The MIT.nano Immersion Lab is MIT's multidisciplinary space designed to visualize complex data and prototype immersive technologies. It supports AR and VR research, motion capture, and digital–physical interaction for users across science, engineering, and the arts.
Modern neurosurgical techniques demand extreme precision, especially in pediatric hydrocephalus surgery. For years, young surgeons had to travel across the world to learn from experts like Dr. Benjamin Warf at Boston Children’s Hospital. These procedures are rare and delicate, and the skills are traditionally passed down only through direct mentorship.
To break this barrier, pediatric neurosurgeon Giselle Coelho founded EDUCSIM and partnered with MIT.nano’s Immersion Lab. Together, they created a volumetric VR avatar of Dr. Warf, allowing residents to learn from him remotely as if he were standing beside them.

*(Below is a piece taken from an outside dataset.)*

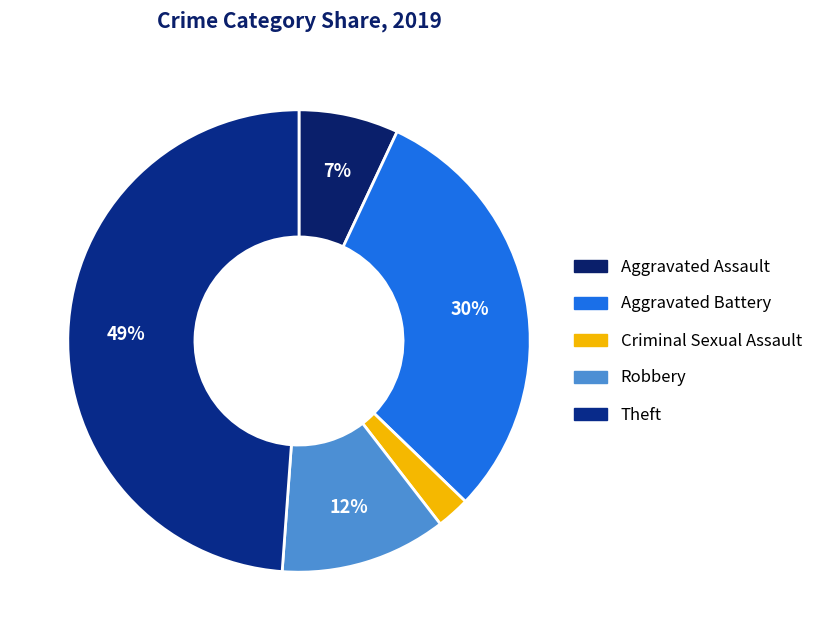

How many slices are in this pie chart?

5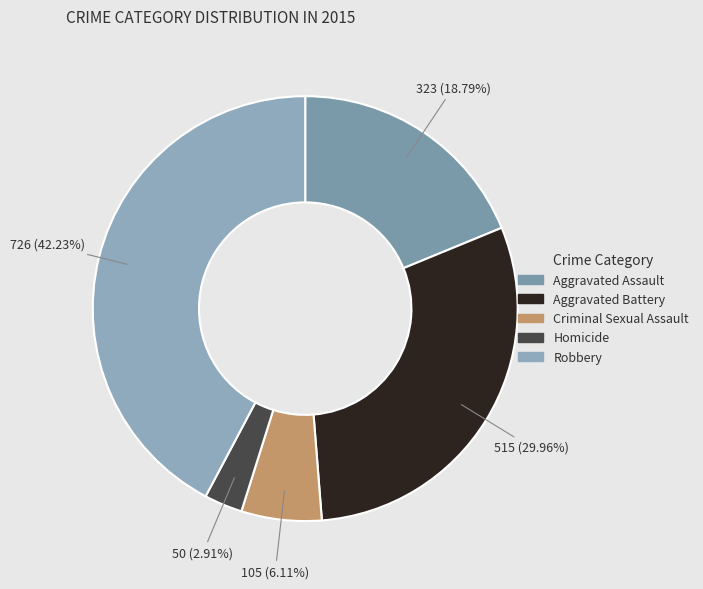

Rank the categories by value from lowest to highest.

Homicide, Criminal Sexual Assault, Aggravated Assault, Aggravated Battery, Robbery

Warf visited MIT.nano on several occasions to be digitally “captured,” including performing an operation on the physical baby model while wearing MANUS Quantum Metagloves and clothing embedded with sensors. Here’s how Quantum Metagloves addressed the challenges:
MANUS gloves provide high-precision sensor data, capturing joint positions, rotations, and angles in real time. This allows the digital model to preserve the exact details of Warf’s technique, from how he stabilizes instruments to how he performs delicate surgical tasks, rather than reducing hand movement to broad gestures. The resulting finger-level data becomes a precise training reference that residents can observe and replicate.
MANUS gloves are compatible with VR environments and can support workflows in surgical simulators and mixed-reality training systems. By synchronizing positional tracking, body posture, and hand-motion data, MANUS enables the surgeon to appear as a fully realized digital twin in immersive environments. Trainees can observe technique from multiple angles, receive real-time guidance, and experience spatial presence rather than static demonstrations.

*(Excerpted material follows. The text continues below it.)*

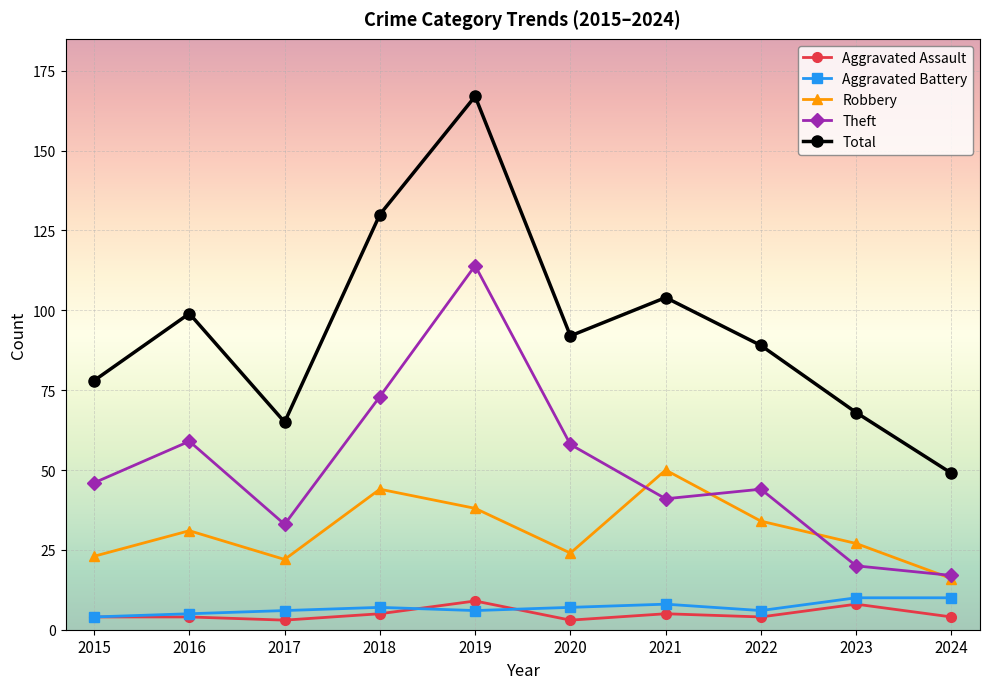

Is it true that Robbery equals 32 at 2020?

False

“These technologies have mostly been used for entertainment or VFX or CGI. But we’re applying it now for real medical practice and real learning.”
— Talis Reks, AR/VR technologist, MIT.nano Immersion Lab
The project with Warf and EDUCSIM enables residents over 3,000 miles away in Brazil to observe and interact with the avatar of a world-class neurosurgeon, and to practice delicate surgery on a realistic baby brain model.
“If one day we could have avatars, like this one from Giselle, in remote places showing people how to do things and answering questions without the cost or time of travel, I think it could be really powerful,” says Warf, who has spent years training pediatric neurosurgeons worldwide.
Looking ahead, the combination of MANUS gloves’ precision hand-motion capture and VR/AR environments can support broader applications such as remote surgical mentoring, teleoperated robotics, industrial skill transfer, and global training workflows.